• _ВОПРОСЫ К ТЕКСТУ_
1 > Ответьте на вопросы по отрывку об атомных ядрах.
(а) На сколько процентов масса нейтрона больше массы протона?
(б) Для создания чего человек впервые использовал искусственную реакцию термоядерного синтеза?
(в) Сколько новых ядер обычно получают в экспериментах на ускорителях тяжелых ионов?
2 > Продолжите отрывок об атомных ядрах и ядерном синтезе, начав сразу после его последнего предложения.

• _ЦИТИРУЕМЫЙ ОТРЫВОК_
....
Ядро любого химического элемента состоит из протонов и нейтронов. Протон и нейтрон почти одинаково тяжелые — масса нейтрона больше массы протона всего на 0,1378%. Самое легкое ядро у водорода (1Н) — оно содержит всего один протон. Чем больше протонов и нейтронов в ядре, тем оно тяжелее. С нарастанием массы ядра растет и порядковый номер химического элемента в периодической системе (порядковый номер химического элемента равен числу протонов в его ядре). Следовательно, самые тяжелые ядра сконцентрированы в самом низу периодической таблицы химических элементов.

Тяжелое, а значит, крупное по размеру ядро может распасться на несколько мелких. Такой процесс называется реакцией распада. Если происходит наоборот — несколько более мелких ядер объединяются в одно более крупное, — это событие называется реакцией синтеза. Естественные реакции ядерного синтеза во Вселенной распространены очень широко. В процессе синтеза ядер гелия (2Не) из ядер водорода насыщаются выделяемой при синтезе энергией видимые нам звезды. Первую искусственную реакцию термоядерного синтеза человек использовал для создания водородной бомбы, но не сумел пока найти способ направить термоядерный синтез в мирное русло и научиться получать с его помощью энергию для жизни.

Единственный мирный вариант искусственного синтеза новых ядер в мирных целях доступен физикам, работающим на ускорителях тяжелых ионов. В таких экспериментах обычно получают считанные количества новых ядер — до нескольких десятков. И нужно проявить большое искусство и сообразительность, чтобы с помощью приборов достоверно узнать, что за ядра получились при синтезе. Причем важно не только узнать ядра «в лицо», но и убедительно доказать, что «лицо» опознано верно. К тому же распознать продукт синтеза нужно необычайно быстро, поскольку он почти всегда не жилец — тут же начинает делиться, испуская нейтроны, электроны или альфа-частицы и распадаясь на другие элементы — долгоживущие.
....
[Сохранённые материалы]

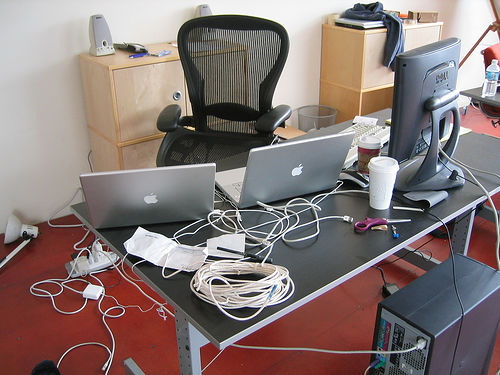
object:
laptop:
[214, 130, 359, 209]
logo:
[291, 163, 304, 176]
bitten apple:
[291, 163, 304, 176]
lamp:
[2, 213, 39, 245]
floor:
[290, 317, 344, 345]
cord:
[187, 257, 301, 322]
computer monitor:
[386, 37, 465, 168]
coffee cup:
[366, 154, 401, 211]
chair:
[154, 13, 294, 168]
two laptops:
[76, 129, 357, 231]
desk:
[468, 135, 491, 166]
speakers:
[86, 13, 117, 58]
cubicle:
[107, 60, 152, 141]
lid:
[367, 156, 400, 174]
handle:
[354, 216, 389, 231]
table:
[42, 230, 69, 260]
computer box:
[370, 251, 499, 375]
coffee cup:
[357, 136, 384, 174]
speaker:
[193, 3, 215, 18]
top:
[356, 135, 385, 150]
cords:
[249, 191, 348, 249]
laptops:
[77, 162, 217, 231]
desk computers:
[385, 36, 466, 192]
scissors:
[353, 216, 412, 232]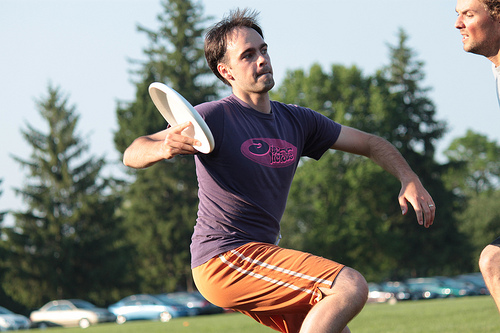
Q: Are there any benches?
A: No, there are no benches.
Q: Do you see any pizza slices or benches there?
A: No, there are no benches or pizza slices.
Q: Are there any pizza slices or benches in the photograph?
A: No, there are no benches or pizza slices.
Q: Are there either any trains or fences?
A: No, there are no fences or trains.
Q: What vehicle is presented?
A: The vehicle is a car.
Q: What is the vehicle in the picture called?
A: The vehicle is a car.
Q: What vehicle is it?
A: The vehicle is a car.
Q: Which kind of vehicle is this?
A: That is a car.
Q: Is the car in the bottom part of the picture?
A: Yes, the car is in the bottom of the image.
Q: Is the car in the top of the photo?
A: No, the car is in the bottom of the image.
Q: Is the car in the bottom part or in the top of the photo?
A: The car is in the bottom of the image.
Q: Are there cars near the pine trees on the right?
A: Yes, there is a car near the pine trees.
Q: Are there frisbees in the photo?
A: Yes, there is a frisbee.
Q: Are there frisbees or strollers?
A: Yes, there is a frisbee.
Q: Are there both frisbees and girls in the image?
A: No, there is a frisbee but no girls.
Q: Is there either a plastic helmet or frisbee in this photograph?
A: Yes, there is a plastic frisbee.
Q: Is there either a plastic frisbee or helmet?
A: Yes, there is a plastic frisbee.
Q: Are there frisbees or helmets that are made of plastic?
A: Yes, the frisbee is made of plastic.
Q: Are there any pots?
A: No, there are no pots.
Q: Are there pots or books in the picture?
A: No, there are no pots or books.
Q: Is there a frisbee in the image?
A: Yes, there is a frisbee.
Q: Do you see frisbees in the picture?
A: Yes, there is a frisbee.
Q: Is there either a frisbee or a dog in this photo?
A: Yes, there is a frisbee.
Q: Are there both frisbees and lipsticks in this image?
A: No, there is a frisbee but no lipsticks.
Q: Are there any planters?
A: No, there are no planters.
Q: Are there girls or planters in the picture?
A: No, there are no planters or girls.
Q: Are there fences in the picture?
A: No, there are no fences.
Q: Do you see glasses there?
A: No, there are no glasses.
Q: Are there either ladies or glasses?
A: No, there are no glasses or ladies.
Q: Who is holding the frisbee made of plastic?
A: The man is holding the frisbee.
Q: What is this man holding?
A: The man is holding the frisbee.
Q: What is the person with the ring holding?
A: The man is holding the frisbee.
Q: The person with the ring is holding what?
A: The man is holding the frisbee.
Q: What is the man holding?
A: The man is holding the frisbee.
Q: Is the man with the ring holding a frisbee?
A: Yes, the man is holding a frisbee.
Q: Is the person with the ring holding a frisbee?
A: Yes, the man is holding a frisbee.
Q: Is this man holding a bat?
A: No, the man is holding a frisbee.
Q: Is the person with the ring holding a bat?
A: No, the man is holding a frisbee.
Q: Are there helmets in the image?
A: No, there are no helmets.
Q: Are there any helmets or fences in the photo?
A: No, there are no helmets or fences.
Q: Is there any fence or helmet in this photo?
A: No, there are no helmets or fences.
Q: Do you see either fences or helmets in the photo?
A: No, there are no helmets or fences.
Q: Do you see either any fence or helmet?
A: No, there are no helmets or fences.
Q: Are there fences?
A: No, there are no fences.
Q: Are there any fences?
A: No, there are no fences.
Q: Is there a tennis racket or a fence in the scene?
A: No, there are no fences or rackets.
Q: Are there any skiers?
A: No, there are no skiers.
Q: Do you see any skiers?
A: No, there are no skiers.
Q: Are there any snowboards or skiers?
A: No, there are no skiers or snowboards.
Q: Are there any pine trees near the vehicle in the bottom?
A: Yes, there are pine trees near the car.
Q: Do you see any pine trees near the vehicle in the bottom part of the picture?
A: Yes, there are pine trees near the car.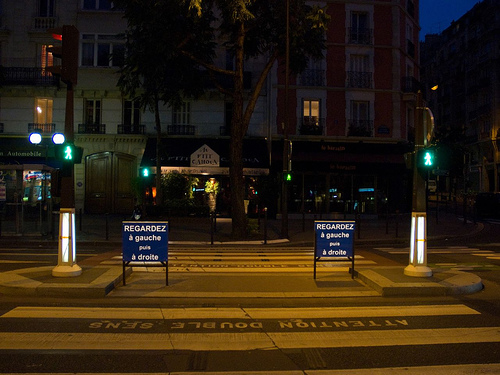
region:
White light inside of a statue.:
[410, 239, 455, 283]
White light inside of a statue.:
[202, 141, 262, 206]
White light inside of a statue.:
[66, 47, 123, 129]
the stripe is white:
[259, 325, 422, 350]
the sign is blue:
[303, 217, 366, 286]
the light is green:
[281, 167, 303, 188]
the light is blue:
[418, 149, 440, 171]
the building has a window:
[28, 93, 64, 134]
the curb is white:
[378, 282, 429, 297]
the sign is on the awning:
[179, 137, 225, 176]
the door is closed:
[76, 147, 137, 215]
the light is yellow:
[192, 174, 220, 215]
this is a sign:
[120, 216, 177, 288]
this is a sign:
[307, 213, 365, 282]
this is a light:
[30, 125, 39, 146]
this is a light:
[414, 142, 440, 167]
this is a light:
[139, 164, 155, 176]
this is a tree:
[187, 2, 274, 239]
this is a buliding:
[0, 0, 413, 222]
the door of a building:
[84, 151, 134, 232]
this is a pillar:
[51, 204, 93, 264]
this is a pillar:
[402, 191, 447, 281]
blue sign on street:
[111, 216, 181, 289]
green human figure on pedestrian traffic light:
[411, 143, 439, 175]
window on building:
[293, 93, 326, 135]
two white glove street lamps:
[25, 126, 69, 152]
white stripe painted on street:
[5, 297, 485, 322]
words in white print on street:
[77, 314, 421, 333]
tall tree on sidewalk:
[119, 21, 330, 238]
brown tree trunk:
[212, 31, 271, 238]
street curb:
[9, 232, 291, 252]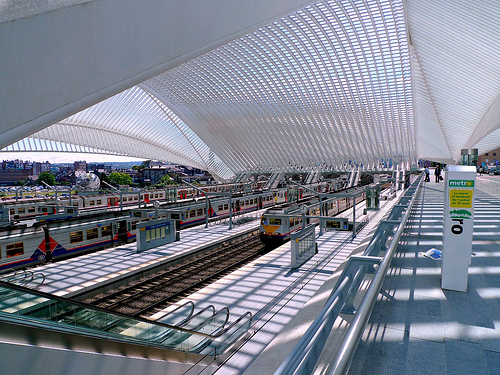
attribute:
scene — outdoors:
[241, 296, 393, 354]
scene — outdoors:
[303, 359, 425, 371]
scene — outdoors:
[295, 353, 419, 363]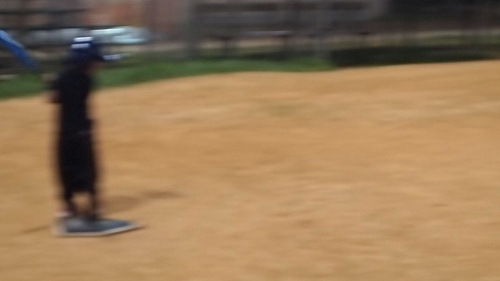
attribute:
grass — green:
[4, 55, 329, 95]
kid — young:
[44, 35, 101, 217]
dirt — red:
[307, 135, 410, 218]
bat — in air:
[6, 29, 40, 61]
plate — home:
[52, 199, 177, 247]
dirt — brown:
[3, 58, 498, 280]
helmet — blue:
[47, 22, 112, 67]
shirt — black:
[48, 58, 98, 133]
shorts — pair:
[52, 126, 105, 197]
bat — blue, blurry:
....
• _ПИСЬМЕННЫЕ ОТВЕТЫ_
1 >
(а) На 0,1378%.
(б) Для создания водородной бомбы.
(в) Считанные количества, до нескольких десятков.

2 >
В Советском Союзе исследования ядер тяжелых ионов инициировал Игорь Васильевич Курчатов в Институте атомной энергии, в Москве. Ими занялась группа физиков под руководством Георгия Николаевича Флерова.

В 50-е годы XX века физики стали ускорять тяжелые ионы (ядра углерода, азота и кислорода) на циклотроне диаметром в полтора метра, сталкивать их с неподвижными мишенями и исследовать происходящие при этом ядерные реакции. Это были первые попытки синтеза трансурановых элементов — химическим элементов, которые тяжелее урана.

Впоследствии синтез сверхтяжелых химических элементов продолжился в международном ядерно-физическом центре в Дубне — в Объединенном институте ядерных исследований (ОИЯИ). В составе ОИЯИ специально для изучения сверхтяжелых элементов учредили целый научный институт под названием Лаборатория ядерных реакций (ЛЯР ОИЯИ). Естественно, ее директором стал академик Георгий Николаевич Флеров.

В 1959 году там создали самый мощный на тот момент в мире 310-сантиметровый циклотрон тяжелых ионов. А ныне в Лаборатории ядерных реакций им. Г. Н. Флерова Объединенного института ядерных исследований функционируют три уникальных ускорителя тяжелых ионов У-400, У-400М и DC-280, последний из которых запущен в 2018 году на единственной в мире Фабрике сверхтяжелых элементов.

Фабрика сверхтяжелых элементов построена в ЛЯР ОИЯИ специально для синтеза сверхтяжелых элементов на основе новых технологий высокопоточного ускорительного комплекса DC-280. Всего за один месяц работы этого комплекса физики получают столько ядер сверхтяжелых элементов, сколько на других ускорителях они получали за год.

Так вот, в Дубне, в Лаборатории ядерных реакций, в 1964 году и родился на свет химический элемент курчатовий. Для синтеза сто четвертого элемента выбрали реакцию слияния ядер плутония (242Рu) и неона (22Ne). Масса самого тяжелого изотопа 104-го элемента могла бы быть не больше 264 (242+22).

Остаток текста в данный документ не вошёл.